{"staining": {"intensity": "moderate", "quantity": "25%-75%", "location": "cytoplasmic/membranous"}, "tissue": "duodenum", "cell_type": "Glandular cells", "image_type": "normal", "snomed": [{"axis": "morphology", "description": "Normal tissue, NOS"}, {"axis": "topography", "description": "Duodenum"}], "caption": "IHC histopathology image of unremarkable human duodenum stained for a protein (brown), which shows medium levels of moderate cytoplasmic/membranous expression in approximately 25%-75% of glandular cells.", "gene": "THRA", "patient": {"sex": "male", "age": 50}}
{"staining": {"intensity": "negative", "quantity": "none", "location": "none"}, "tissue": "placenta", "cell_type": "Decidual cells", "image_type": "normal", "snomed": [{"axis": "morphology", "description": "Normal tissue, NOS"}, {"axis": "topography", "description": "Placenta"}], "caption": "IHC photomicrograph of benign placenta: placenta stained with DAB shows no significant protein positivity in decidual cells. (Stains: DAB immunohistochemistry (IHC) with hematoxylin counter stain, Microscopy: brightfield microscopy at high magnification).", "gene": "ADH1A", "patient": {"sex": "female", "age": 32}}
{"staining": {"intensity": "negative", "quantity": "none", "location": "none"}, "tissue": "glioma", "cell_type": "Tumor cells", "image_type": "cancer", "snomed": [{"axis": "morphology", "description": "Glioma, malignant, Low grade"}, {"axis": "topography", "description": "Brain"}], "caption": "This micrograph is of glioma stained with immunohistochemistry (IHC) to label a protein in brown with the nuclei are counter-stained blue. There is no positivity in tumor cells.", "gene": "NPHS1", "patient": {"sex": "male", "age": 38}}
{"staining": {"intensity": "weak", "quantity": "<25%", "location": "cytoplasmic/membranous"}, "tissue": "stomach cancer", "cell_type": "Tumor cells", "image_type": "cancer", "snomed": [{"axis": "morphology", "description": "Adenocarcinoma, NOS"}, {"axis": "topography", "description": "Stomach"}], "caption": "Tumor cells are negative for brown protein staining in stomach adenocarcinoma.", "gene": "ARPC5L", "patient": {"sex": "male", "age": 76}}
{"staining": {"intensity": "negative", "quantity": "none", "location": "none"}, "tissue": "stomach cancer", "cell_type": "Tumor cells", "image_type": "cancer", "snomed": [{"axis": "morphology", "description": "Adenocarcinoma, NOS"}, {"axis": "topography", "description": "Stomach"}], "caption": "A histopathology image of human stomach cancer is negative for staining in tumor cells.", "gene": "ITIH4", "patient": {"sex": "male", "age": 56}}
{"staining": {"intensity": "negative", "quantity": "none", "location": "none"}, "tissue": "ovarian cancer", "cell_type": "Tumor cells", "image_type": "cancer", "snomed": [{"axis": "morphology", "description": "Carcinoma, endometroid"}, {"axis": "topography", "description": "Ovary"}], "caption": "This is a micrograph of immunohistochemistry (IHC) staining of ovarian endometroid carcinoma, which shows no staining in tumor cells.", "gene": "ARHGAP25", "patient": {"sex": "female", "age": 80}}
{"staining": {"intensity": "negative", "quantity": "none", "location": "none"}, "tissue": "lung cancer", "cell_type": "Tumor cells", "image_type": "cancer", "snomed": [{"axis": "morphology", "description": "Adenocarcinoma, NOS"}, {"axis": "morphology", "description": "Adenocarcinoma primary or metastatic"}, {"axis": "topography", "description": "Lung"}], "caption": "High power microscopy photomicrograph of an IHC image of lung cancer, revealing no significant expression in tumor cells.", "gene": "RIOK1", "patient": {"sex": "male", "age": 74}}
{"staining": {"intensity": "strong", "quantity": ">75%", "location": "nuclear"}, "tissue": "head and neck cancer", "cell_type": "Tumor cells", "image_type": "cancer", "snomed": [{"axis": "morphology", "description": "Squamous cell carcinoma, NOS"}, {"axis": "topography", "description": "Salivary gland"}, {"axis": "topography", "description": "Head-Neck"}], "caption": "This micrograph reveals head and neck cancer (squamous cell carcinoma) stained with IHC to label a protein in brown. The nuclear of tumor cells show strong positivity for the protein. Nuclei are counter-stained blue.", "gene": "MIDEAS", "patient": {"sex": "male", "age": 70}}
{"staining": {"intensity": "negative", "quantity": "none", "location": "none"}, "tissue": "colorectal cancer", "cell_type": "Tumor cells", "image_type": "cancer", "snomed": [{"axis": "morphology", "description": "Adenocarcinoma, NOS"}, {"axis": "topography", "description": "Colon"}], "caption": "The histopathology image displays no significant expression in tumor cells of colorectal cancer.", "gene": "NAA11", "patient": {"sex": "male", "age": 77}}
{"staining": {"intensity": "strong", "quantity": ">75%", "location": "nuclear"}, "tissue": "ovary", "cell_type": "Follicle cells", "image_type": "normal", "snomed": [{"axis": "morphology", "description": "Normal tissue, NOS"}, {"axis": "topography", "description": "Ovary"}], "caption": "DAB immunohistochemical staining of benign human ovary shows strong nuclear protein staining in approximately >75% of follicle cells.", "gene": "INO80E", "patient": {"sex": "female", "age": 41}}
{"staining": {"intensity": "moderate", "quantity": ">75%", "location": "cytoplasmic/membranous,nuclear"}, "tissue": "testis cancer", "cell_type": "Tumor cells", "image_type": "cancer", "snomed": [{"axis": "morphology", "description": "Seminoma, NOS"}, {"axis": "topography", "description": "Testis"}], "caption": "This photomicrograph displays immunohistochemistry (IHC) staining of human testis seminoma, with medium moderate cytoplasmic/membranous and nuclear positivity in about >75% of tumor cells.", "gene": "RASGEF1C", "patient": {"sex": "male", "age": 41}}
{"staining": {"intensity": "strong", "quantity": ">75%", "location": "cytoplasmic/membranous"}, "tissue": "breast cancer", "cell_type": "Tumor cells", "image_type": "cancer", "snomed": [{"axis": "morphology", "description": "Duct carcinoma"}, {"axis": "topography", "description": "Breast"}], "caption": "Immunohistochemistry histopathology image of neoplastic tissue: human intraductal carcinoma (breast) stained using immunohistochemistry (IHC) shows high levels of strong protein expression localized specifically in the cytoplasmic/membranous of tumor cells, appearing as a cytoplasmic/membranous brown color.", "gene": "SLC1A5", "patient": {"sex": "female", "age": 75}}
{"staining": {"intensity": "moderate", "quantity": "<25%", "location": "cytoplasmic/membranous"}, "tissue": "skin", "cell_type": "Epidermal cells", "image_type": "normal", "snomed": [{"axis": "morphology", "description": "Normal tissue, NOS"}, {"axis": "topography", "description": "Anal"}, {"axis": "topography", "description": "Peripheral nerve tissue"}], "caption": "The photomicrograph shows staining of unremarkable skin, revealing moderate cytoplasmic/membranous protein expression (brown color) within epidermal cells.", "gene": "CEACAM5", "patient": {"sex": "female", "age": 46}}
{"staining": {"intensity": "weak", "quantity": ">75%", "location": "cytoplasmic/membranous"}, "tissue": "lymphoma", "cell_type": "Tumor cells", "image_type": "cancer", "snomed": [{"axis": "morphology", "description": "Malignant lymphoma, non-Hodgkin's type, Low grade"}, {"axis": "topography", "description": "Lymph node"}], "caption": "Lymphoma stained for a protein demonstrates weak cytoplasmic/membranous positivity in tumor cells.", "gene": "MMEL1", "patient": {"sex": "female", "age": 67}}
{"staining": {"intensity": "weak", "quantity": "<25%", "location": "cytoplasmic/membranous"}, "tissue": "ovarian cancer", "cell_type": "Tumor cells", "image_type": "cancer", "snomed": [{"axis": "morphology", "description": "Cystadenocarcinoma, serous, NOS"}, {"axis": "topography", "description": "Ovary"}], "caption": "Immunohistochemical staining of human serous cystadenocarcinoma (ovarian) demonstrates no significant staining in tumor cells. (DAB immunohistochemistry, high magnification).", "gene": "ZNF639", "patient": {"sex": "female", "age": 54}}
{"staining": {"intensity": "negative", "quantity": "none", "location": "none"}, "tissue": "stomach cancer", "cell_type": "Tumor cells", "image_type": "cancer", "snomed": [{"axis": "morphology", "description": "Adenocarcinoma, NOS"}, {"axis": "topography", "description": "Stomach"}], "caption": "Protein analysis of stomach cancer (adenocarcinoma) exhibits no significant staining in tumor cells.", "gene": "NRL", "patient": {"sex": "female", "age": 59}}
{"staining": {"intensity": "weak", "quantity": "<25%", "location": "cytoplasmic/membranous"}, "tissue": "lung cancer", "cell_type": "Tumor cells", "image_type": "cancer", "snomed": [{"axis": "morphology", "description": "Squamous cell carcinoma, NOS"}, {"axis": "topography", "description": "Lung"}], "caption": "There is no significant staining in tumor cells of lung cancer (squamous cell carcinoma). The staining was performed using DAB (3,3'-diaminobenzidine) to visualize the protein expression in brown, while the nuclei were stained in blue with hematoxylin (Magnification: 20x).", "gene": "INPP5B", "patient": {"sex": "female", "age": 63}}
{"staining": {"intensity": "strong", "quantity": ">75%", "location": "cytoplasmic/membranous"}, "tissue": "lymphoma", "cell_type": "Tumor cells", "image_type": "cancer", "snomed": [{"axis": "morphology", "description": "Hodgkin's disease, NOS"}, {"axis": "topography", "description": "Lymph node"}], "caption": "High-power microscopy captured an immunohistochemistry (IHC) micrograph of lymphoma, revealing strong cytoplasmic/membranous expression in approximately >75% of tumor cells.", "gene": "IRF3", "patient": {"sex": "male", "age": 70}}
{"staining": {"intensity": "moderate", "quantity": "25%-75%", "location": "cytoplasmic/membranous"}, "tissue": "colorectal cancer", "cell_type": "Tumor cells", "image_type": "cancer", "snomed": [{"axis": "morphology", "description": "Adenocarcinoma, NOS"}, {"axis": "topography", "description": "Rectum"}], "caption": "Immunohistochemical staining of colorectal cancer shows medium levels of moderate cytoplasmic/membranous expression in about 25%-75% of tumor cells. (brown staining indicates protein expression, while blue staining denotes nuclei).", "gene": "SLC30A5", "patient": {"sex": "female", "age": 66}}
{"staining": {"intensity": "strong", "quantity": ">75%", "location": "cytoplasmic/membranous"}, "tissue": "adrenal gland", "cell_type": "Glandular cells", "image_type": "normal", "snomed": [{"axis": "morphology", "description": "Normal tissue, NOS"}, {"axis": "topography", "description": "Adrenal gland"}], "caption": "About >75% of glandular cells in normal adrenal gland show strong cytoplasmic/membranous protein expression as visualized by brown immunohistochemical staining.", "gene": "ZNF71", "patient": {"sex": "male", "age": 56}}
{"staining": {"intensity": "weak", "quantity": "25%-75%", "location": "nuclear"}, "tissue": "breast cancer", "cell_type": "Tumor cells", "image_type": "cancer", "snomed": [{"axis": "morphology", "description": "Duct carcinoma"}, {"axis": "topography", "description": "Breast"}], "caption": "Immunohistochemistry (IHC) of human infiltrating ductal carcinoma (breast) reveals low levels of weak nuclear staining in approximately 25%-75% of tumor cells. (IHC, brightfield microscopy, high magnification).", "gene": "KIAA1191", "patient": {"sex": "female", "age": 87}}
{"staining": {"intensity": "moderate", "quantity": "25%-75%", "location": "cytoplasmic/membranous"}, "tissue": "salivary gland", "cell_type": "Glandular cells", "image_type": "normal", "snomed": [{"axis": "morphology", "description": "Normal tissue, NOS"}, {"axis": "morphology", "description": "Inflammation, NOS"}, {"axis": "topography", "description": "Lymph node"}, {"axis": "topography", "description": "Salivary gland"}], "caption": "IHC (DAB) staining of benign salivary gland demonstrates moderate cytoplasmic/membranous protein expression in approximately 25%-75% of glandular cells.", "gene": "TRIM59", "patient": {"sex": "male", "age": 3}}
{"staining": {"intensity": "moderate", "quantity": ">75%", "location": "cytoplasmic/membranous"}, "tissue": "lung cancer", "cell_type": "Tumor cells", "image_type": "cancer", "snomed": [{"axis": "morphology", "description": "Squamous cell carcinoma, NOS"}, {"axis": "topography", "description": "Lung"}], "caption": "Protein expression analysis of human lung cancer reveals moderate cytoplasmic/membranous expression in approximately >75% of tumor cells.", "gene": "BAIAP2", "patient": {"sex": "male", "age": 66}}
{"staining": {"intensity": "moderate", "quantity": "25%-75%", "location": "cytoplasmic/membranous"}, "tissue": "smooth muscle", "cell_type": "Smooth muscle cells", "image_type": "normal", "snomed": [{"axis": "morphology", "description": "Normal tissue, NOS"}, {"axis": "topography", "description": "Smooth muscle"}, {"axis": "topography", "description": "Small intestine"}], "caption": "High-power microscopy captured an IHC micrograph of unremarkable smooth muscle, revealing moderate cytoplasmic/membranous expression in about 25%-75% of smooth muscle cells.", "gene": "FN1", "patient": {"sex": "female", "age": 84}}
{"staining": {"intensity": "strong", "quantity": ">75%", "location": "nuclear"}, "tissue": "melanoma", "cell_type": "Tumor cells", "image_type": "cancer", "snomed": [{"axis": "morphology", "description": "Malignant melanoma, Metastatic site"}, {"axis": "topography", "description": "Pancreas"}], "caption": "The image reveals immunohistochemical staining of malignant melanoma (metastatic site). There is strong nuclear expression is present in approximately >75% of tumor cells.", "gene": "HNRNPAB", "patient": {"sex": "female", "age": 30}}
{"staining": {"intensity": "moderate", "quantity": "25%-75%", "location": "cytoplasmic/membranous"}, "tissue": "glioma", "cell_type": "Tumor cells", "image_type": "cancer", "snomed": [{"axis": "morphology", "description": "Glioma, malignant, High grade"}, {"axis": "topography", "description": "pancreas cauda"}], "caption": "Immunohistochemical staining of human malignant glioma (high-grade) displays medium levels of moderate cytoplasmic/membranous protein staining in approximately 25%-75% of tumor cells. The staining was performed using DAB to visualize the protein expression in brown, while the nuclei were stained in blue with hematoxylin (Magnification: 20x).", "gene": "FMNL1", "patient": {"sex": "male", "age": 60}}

→ **Problem to work on**
Return exactly the lines above from the line that has "power microscopy photomicrograph" through the line that has "micrograph reveals head", inclusive, and nothing else.

→ **Your response**
{"staining": {"intensity": "negative", "quantity": "none", "location": "none"}, "tissue": "lung cancer", "cell_type": "Tumor cells", "image_type": "cancer", "snomed": [{"axis": "morphology", "description": "Adenocarcinoma, NOS"}, {"axis": "morphology", "description": "Adenocarcinoma primary or metastatic"}, {"axis": "topography", "description": "Lung"}], "caption": "High power microscopy photomicrograph of an IHC image of lung cancer, revealing no significant expression in tumor cells.", "gene": "RIOK1", "patient": {"sex": "male", "age": 74}}
{"staining": {"intensity": "strong", "quantity": ">75%", "location": "nuclear"}, "tissue": "head and neck cancer", "cell_type": "Tumor cells", "image_type": "cancer", "snomed": [{"axis": "morphology", "description": "Squamous cell carcinoma, NOS"}, {"axis": "topography", "description": "Salivary gland"}, {"axis": "topography", "description": "Head-Neck"}], "caption": "This micrograph reveals head and neck cancer (squamous cell carcinoma) stained with IHC to label a protein in brown. The nuclear of tumor cells show strong positivity for the protein. Nuclei are counter-stained blue.", "gene": "MIDEAS", "patient": {"sex": "male", "age": 70}}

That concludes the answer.